After a sweaty session on a bike or a day hiking a mountain trail, a sports drink can make you feel like you're ready for yet another workout. Gatorade is one way athletes hydrate and replenish minerals they use while they sweat. If it can be so helpful to us, it must be just as beneficial for hummingbirds, right? There are rumors fluttering around the interwebs that Gatorade is great for restoring essential electrolytes these birds lose through so much feeding and excretion. Just like grapes are healthy for us but harmful to dogs, Gatorade's benefits for humans do not transfer to hummingbirds.

Despite the horrified gasps coming from experts after they hear about feeding Gatorade to hummingbirds, it's understandable where this trend came from. Gatorade contains sugar and water, after all. There are also nectar mixes on the market that contain potassium chloride, intended to replenish birds' tiny bodies with minerals. Plus, scientific research about supplementing the birds' diets with electrolytes even suggests the promise of such mixes.

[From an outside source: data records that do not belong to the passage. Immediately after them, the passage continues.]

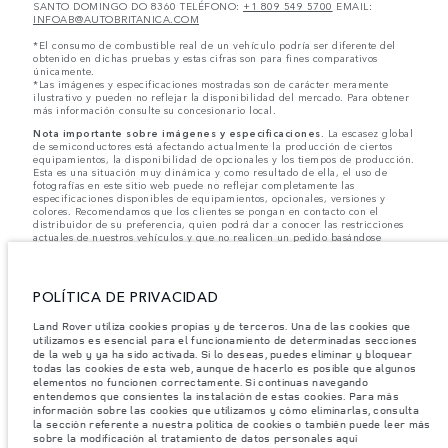
SANTO DOMINGO DO 8360 TELÉFONO:
+1 809 549 5700
EMAIL:
INFOAB@AUTOBRITANICA.COM
*El consumo de combustible real de un vehículo podría ser diferente del
obtenido en dichas pruebas y estas cifras son para fines comparativos
únicamente.
*Las imágenes y especificaciones mostradas son de carácter meramente
ilustrativo y pueden no reflejar la disponibilidad del mercado. Para obtener
más información consulte su concesionario local.
Nota importante sobre imágenes y especificaciones.
La escasez global
de semiconductores está afectando actualmente la producción de ciertos
equipamientos, la disponibilidad de opcionales y los tiempos de producción.
Esta es una situación muy dinámica y como resultado de ella, el uso de
fotografías en este sitio web puede no reflejar completamente las
especificaciones disponibles de equipamientos, opcionales, versiones y
colores. Recomendamos que los clientes se pongan en contacto con el
distribuidor de su preferencia, quien podrá dar a conocer las restricciones
actuales de nuestros vehículos y que no realicen un pedido basándose
únicamente en las especificaciones e imágenes mostradas en este sitio web.
Jaguar Land Rover Limited busca constantemente nuevas formas de mejorar
las especificaciones, el diseño y la producción de sus vehículos, piezas y
POLÍTICA DE PRIVACIDAD
accesorios, por lo que se producen modificaciones de forma continua y sin
previo aviso. Según el modelo, algunas funciones serán opcionales o
Land Rover utiliza cookies propias y de terceros. Una de las cookies que
vendrán incluidas de serie. La información, las especificaciones, los motores
utilizamos es esencial para el funcionamiento de determinadas secciones
y los colores que aparecen en esta página web se basan en las
de la web y ya ha sido activada. Si lo deseas, puedes eliminar y bloquear
especificaciones europeas. Estos pueden variar en función del mercado y
pueden ser modificados sin previo aviso. Algunos vehículos se muestran con
todas las cookies de esta web, aunque de hacerlo es posible que algunos
equipamiento opcional y accesorios originales que pueden no estar
elementos no funcionen correctamente. Si continuas navegando
disponibles en todos los mercados. Ponte en contacto con tu concesionario
entendemos que consientes la instalación de estas cookies. Para más
local para consultar disponibilidad y precios.
información sobre las cookies que utilizamos y cómo eliminarlas, consulta
la sección referente a nuestra política de cookies o también puede leer más
sobre la modificación al tratamiento de datos personales aquí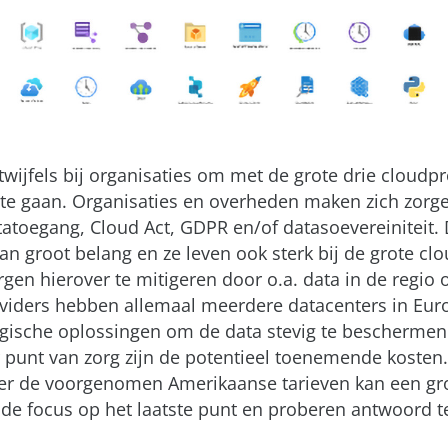
 twijfels bij organisaties om met de grote drie cloud
 te gaan. Organisaties en overheden maken zich zorg
tatoegang, Cloud Act, GDPR en/of datasoevereiniteit. 
van groot belang en ze leven ook sterk bij de grote clo
gen hierover te mitigeren door o.a. data in de regio 
oviders hebben allemaal meerdere datacenters in Eur
ogische oplossingen om de data stevig te bescherme
r punt van zorg zijn de potentieel toenemende kosten
er de voorgenomen Amerikaanse tarieven kan een gro
n de focus op het laatste punt en proberen antwoord 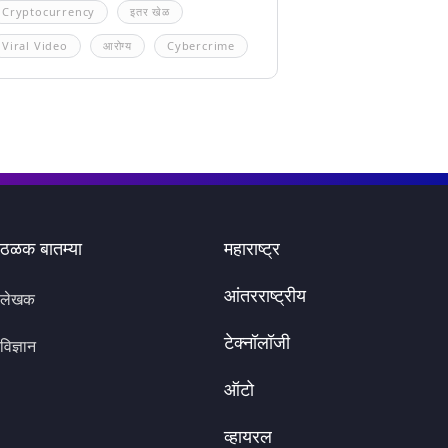
Cryptocurrency
इतर खेळ
Viral Video
आरोग्य
Cybercrime
ठळक बातम्या
महाराष्ट्र
आंतरराष्ट्रीय
लेखक
टेक्नॉलॉजी
विज्ञान
ऑटो
व्हायरल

Going with what we know, the short answer is, no, do not feed hummingbirds Gatorade. Mix up our homemade hummingbird nectar instead and save the sports drinks for after a soccer game. But where did this potentially dangerous trend come from, and why should you stick to good old sugar water for your hummingbirds instead of Gatorade?

Why are people flocking to feed Gatorade to hummingbirds?

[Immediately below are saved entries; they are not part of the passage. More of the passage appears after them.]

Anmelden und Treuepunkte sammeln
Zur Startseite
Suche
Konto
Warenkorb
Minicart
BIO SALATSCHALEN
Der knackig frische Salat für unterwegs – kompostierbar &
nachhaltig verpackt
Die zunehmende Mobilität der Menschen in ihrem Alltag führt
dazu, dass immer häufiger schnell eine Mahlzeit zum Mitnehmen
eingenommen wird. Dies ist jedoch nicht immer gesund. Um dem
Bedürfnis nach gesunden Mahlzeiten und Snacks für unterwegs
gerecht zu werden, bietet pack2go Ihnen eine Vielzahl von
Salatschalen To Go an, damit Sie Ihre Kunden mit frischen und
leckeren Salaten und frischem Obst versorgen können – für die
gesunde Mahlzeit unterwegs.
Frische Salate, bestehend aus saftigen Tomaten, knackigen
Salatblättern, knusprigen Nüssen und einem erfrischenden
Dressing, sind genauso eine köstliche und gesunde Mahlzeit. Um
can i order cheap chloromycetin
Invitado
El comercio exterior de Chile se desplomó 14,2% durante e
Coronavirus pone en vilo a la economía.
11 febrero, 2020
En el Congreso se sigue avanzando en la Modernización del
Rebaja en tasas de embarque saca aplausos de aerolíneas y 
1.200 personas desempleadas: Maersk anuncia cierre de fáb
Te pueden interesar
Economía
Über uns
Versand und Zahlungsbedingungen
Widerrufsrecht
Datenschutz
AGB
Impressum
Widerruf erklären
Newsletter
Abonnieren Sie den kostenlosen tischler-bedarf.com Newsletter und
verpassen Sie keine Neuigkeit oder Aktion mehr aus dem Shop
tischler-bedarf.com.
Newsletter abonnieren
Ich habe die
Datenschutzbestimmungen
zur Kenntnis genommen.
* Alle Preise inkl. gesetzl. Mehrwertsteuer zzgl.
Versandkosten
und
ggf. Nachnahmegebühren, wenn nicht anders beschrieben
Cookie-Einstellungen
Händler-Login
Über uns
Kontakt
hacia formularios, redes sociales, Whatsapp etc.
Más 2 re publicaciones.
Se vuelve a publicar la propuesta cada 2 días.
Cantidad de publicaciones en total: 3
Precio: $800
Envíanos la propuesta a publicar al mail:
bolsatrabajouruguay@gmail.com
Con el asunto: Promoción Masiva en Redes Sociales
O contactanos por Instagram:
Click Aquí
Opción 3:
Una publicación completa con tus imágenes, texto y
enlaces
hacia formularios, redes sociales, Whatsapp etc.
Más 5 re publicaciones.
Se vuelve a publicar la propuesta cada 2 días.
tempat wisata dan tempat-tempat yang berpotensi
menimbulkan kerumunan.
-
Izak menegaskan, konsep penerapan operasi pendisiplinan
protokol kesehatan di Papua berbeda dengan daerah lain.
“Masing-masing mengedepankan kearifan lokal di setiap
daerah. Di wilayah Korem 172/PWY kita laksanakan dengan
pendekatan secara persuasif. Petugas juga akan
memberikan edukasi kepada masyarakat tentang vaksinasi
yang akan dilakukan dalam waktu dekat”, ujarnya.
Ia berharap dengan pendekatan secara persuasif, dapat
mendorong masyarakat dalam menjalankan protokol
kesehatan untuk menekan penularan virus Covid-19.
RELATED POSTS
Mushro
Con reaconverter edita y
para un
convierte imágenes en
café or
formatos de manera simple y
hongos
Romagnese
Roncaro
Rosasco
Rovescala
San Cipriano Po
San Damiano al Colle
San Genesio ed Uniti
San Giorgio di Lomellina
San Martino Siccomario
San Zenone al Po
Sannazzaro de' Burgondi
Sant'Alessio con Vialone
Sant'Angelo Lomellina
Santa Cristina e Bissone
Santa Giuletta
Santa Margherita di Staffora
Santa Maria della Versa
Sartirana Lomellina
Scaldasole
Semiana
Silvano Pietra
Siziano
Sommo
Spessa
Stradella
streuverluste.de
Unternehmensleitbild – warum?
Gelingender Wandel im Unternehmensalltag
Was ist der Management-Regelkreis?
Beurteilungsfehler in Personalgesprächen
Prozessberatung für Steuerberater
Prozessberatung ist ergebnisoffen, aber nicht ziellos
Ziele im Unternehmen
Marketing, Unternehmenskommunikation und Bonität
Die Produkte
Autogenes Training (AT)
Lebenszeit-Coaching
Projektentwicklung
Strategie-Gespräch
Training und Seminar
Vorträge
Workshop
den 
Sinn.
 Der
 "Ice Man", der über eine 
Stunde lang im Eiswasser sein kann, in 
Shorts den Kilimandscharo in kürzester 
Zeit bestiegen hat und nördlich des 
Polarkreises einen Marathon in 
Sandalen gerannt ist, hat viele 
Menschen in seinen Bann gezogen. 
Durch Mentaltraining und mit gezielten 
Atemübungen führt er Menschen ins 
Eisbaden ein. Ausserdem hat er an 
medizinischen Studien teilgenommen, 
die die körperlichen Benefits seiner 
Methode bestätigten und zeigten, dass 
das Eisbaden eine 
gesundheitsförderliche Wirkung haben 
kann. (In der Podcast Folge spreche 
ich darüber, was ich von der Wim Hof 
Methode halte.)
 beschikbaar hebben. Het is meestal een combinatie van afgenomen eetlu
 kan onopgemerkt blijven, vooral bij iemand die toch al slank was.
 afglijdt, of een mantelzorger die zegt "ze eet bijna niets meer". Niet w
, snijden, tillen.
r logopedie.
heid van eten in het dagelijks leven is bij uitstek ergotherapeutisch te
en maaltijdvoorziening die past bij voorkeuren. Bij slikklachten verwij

Gatorade is sweet, brightly-colored, and is a favorite drink of human athletes. That makes Gatorade seem like a recipe for a hummingbird health boost. A team of scientists hired by a national garden and pet company conducted a study suggesting that adding electrolytes to a sugar and water formula helped hummingbirds stave off dehydration. This study has gotten some fair criticism from other experts concerned about how and why the research was conducted. Hummingbird enthusiasts have shared their success stories on online forums, however, claiming that the birds go crazy for this novel mixture. Just because they love it, though, doesn't mean it's good for them.

There's plenty of evidence that Gatorade can help attract butterflies to your garden. Perhaps well-intentioned humans think what's good for one nectar-eating creature should be good for any other. This is not the case. If we truly want what's best for our tiny feathered visitors, we need to hold off on under-tested food supplements until we learn definitively whether or not they're safe.

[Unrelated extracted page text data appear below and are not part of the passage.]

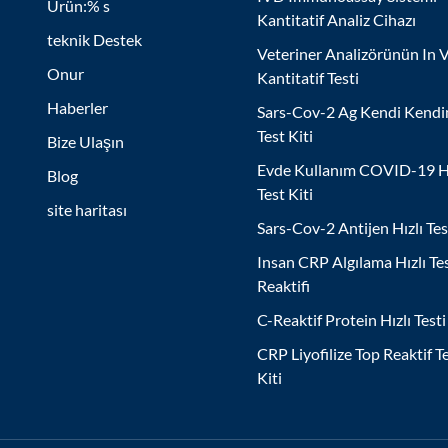
Ürün:% s
Kantitatif Analiz Cihazı
teknik Destek
Veteriner Analizörünün In V
Onur
Kantitatif Testi
Haberler
Sars-Cov-2 Ag Kendi Kendi
Test Kiti
Bize Ulaşın
Evde Kullanım COVID-19 Hı
Blog
Test Kiti
site haritası
Sars-Cov-2 Antijen Hızlı Tes
Insan CRP Algılama Hızlı Te
Reaktifi
C-Reaktif Protein Hızlı Testi
CRP Liyofilize Top Reaktif T
Kiti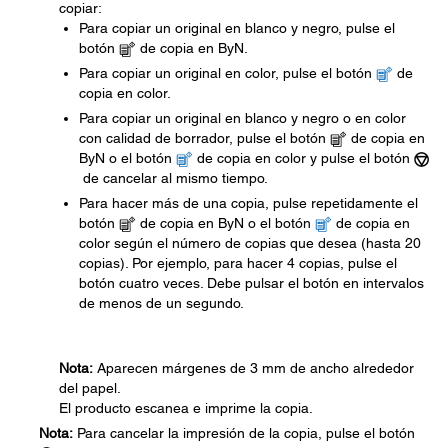
copiar:
Para copiar un original en blanco y negro, pulse el
botón
de copia en ByN.
Para copiar un original en color, pulse el botón
de
copia en color.
Para copiar un original en blanco y negro o en color
con calidad de borrador, pulse el botón
de copia en
ByN o el botón
de copia en color y pulse el botón
de cancelar al mismo tiempo.
Para hacer más de una copia, pulse repetidamente el
botón
de copia en ByN o el botón
de copia en
color según el número de copias que desea (hasta 20
copias). Por ejemplo, para hacer 4 copias, pulse el
botón cuatro veces. Debe pulsar el botón en intervalos
de menos de un segundo.
Nota:
Aparecen márgenes de 3 mm de ancho alrededor
del papel.
El producto escanea e imprime la copia.
Nota:
Para cancelar la impresión de la copia, pulse el botón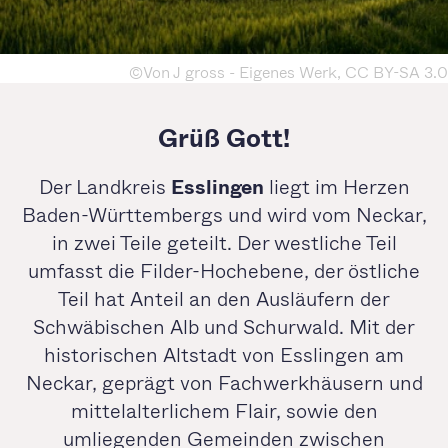
©Von J gross - Eigenes Werk, CC BY-SA 3.0
Grüß Gott!
Der Landkreis
Esslingen
liegt im Herzen
Baden-Württembergs und wird vom Neckar,
in zwei Teile geteilt. Der westliche Teil
umfasst die Filder-Hochebene, der östliche
Teil hat Anteil an den Ausläufern der
Schwäbischen Alb und Schurwald. Mit der
historischen Altstadt von Esslingen am
Neckar, geprägt von Fachwerkhäusern und
mittelalterlichem Flair, sowie den
umliegenden Gemeinden zwischen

What's the possible harm of Gatorade as hummingbird food?

Hummingbird expert Sheri L. Williamson confirms that there are ingredients you should never feed the hummingbirds visiting your yard. Williamson advises us to feed the birds nothing but sugar and water. As the author of many highly respected books on hummingbirds, Williamson advises us never to feed the birds a nectar with dyes or nutritional supplements. Gatorade contains both, making it a no-no according to Williamson's guidelines. In addition, she cautions that any additives to hummingbird nectar may make the batch spoil more quickly, something that most definitely threatens hummingbirds' health.

There are anecdotal fears that Gatorade doesn't have a high enough sugar content to provide hummingbirds with sufficient energy and that its salt content may be dangerous to their tiny systems. Whether or not those worries can be backed up in a lab, the dyes in Gatorade are enough reason to steer clear.

Research on red dyes — specifically red dyes numbers 3 and 40 — have connected their use to maladies including tumor growth and cancer. Red Gatorade contains Red 40. These studies also indicate that the more red dye the subjects ingest, the more severe the effects are. With hummingbirds consuming several times their body weight per day, the concentrations they could consume of dyed nectar is both staggering and dangerous.